STORED DATA =>
● ● ●
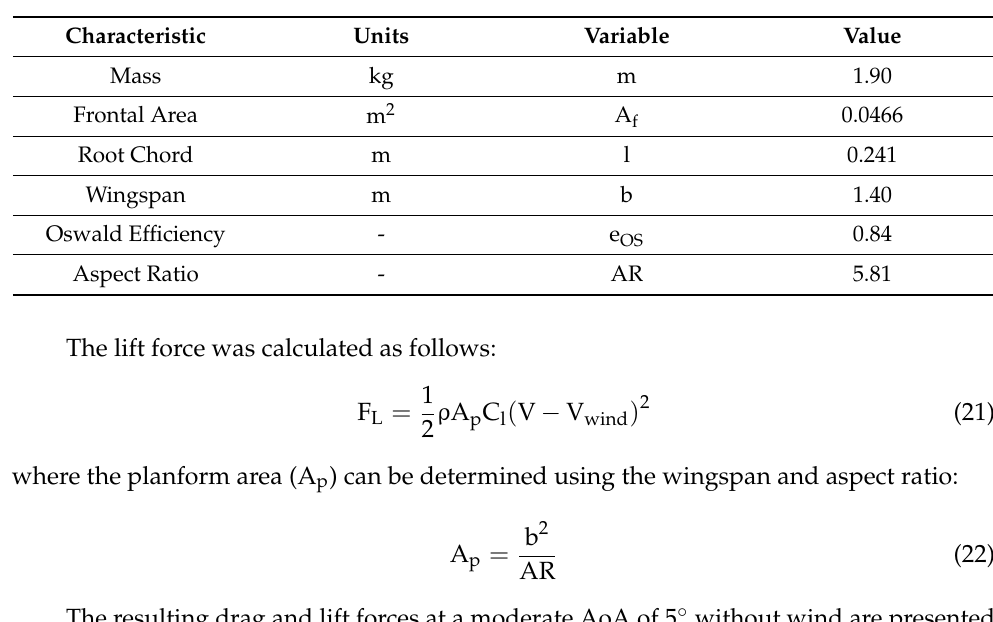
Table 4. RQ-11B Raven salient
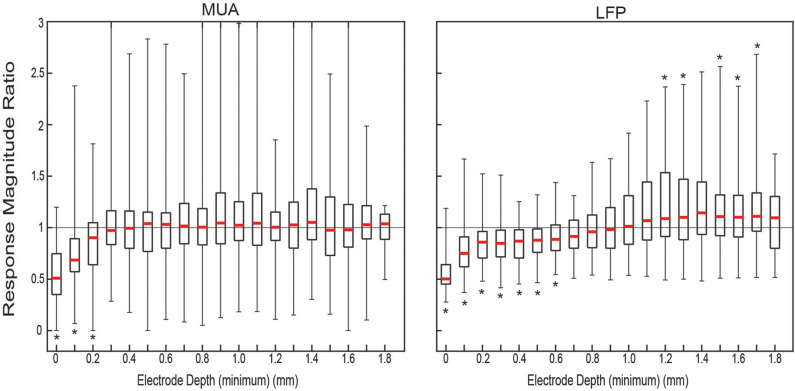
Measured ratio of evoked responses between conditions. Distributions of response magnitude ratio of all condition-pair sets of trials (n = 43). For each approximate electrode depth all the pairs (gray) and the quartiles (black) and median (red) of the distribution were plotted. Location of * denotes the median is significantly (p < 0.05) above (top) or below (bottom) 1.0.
● ● ●
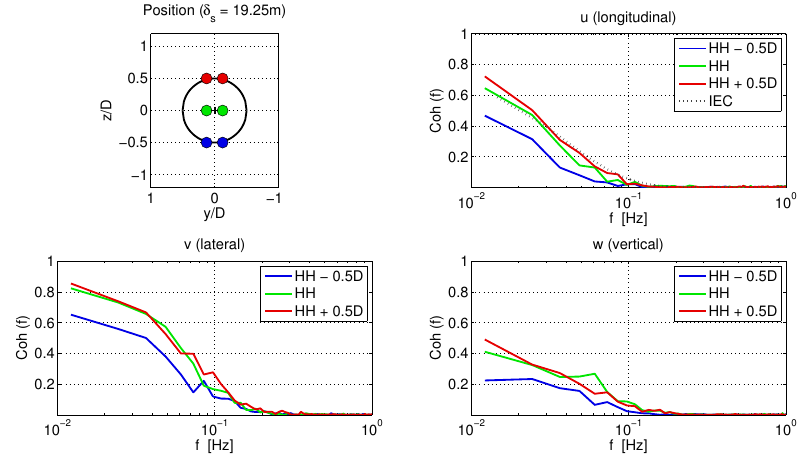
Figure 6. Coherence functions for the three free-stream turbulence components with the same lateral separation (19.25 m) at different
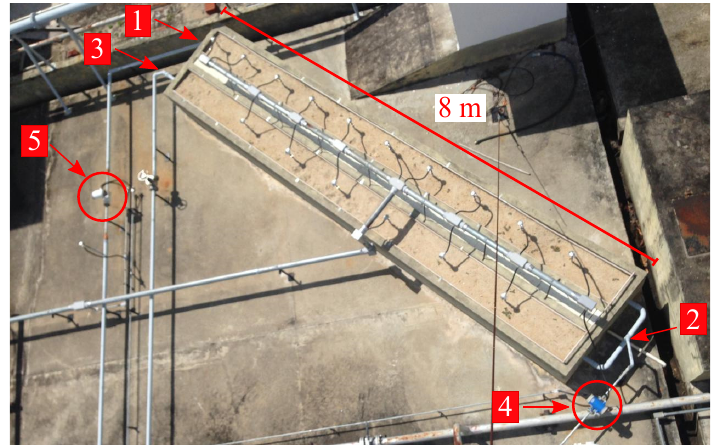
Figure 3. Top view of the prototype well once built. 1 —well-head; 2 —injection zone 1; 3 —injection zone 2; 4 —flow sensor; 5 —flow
● ● ●
WORK INSTRUCTION =>
For the listing above, state how many lines contain the word "Figure", with no other words.

SOLUTION =>
2